What is required:
Count the lines in the data below that contain the string "HOUR", with case-sensitive matching, and give only that number.

Materials provided:
_ _ _ _

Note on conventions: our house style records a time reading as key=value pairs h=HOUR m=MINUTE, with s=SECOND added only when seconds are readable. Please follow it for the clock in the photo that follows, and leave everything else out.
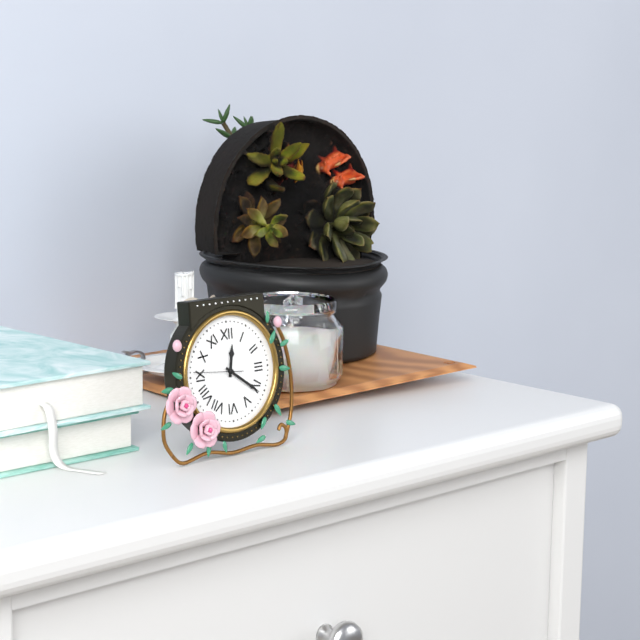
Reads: h=12 m=21
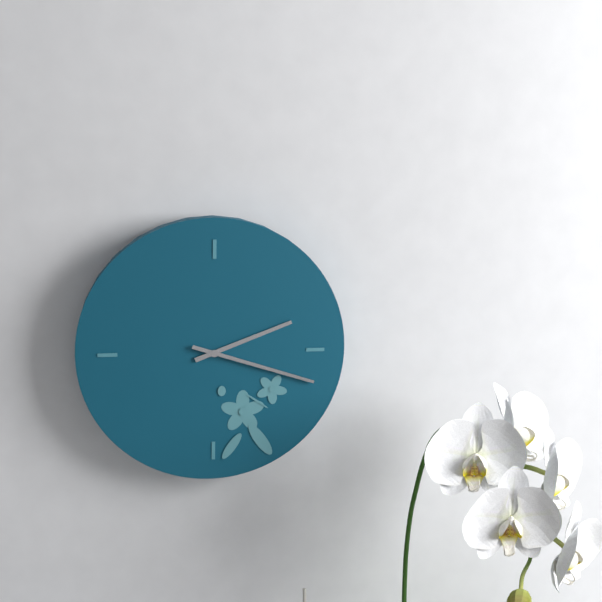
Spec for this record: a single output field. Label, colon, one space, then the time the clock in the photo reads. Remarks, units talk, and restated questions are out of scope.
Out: 2:18
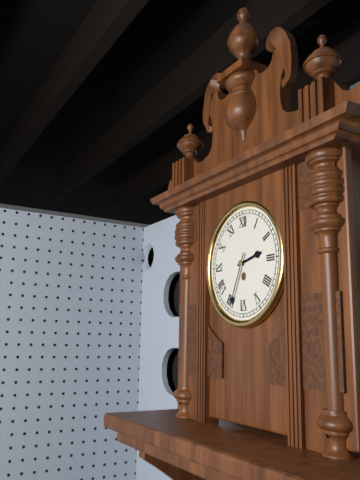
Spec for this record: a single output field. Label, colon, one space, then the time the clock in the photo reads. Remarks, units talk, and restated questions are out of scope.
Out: 2:34
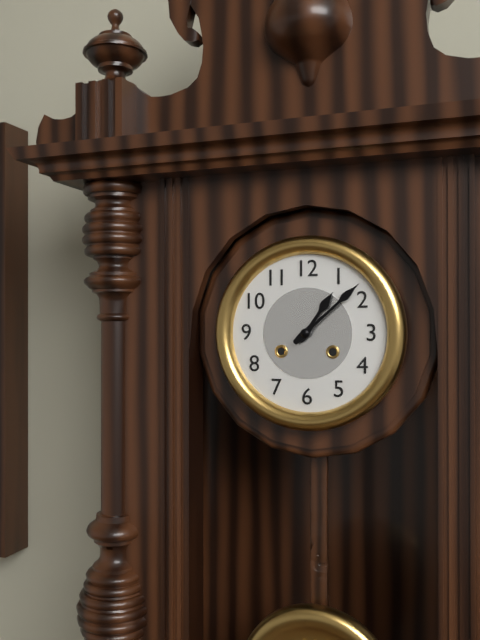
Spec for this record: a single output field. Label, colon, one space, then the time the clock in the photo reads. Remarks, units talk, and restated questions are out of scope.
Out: 1:08
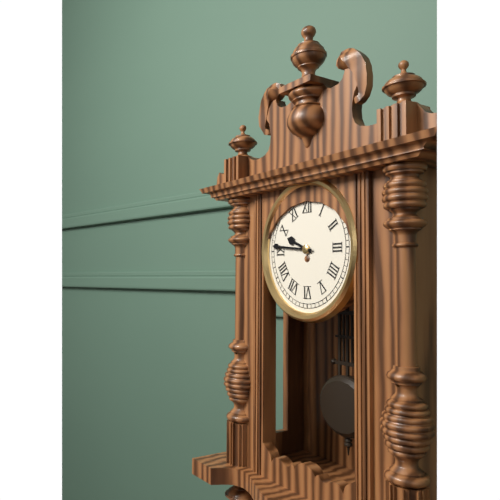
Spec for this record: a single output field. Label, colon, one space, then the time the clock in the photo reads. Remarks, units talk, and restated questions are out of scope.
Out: 9:46
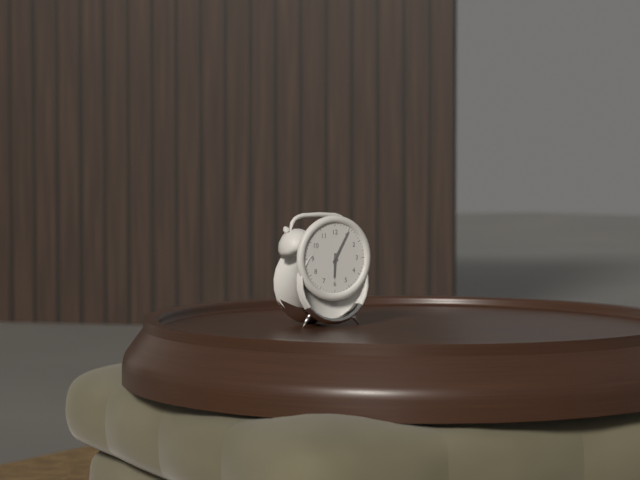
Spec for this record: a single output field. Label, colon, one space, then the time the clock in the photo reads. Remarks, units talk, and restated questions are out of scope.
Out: 6:05
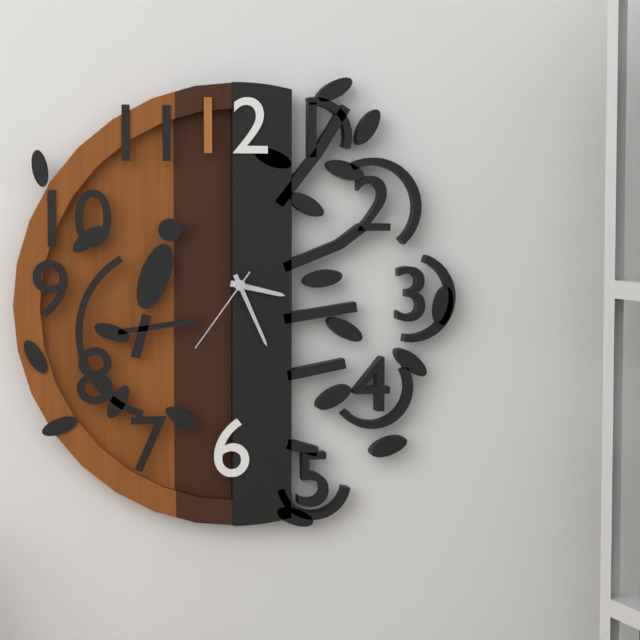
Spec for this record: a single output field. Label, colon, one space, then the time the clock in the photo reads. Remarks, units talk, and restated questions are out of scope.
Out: 3:26:36
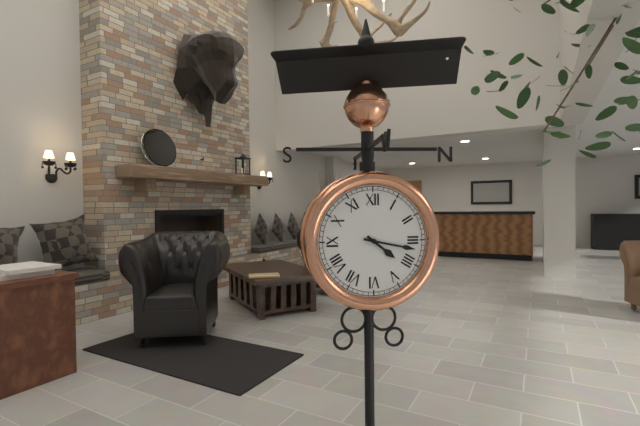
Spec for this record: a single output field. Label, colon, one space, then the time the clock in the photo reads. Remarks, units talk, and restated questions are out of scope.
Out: 4:17
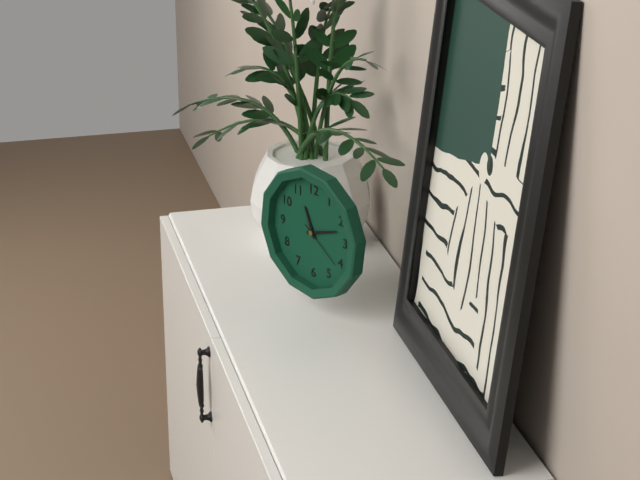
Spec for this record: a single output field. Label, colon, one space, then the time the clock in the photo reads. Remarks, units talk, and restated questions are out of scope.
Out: 11:12:21
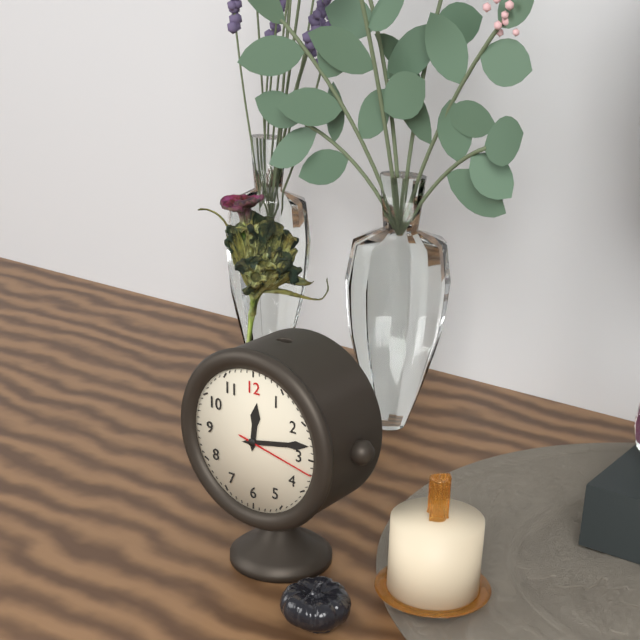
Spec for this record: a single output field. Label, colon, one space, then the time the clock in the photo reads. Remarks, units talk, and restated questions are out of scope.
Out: 12:13:17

_ _ _ _

Correct response:
1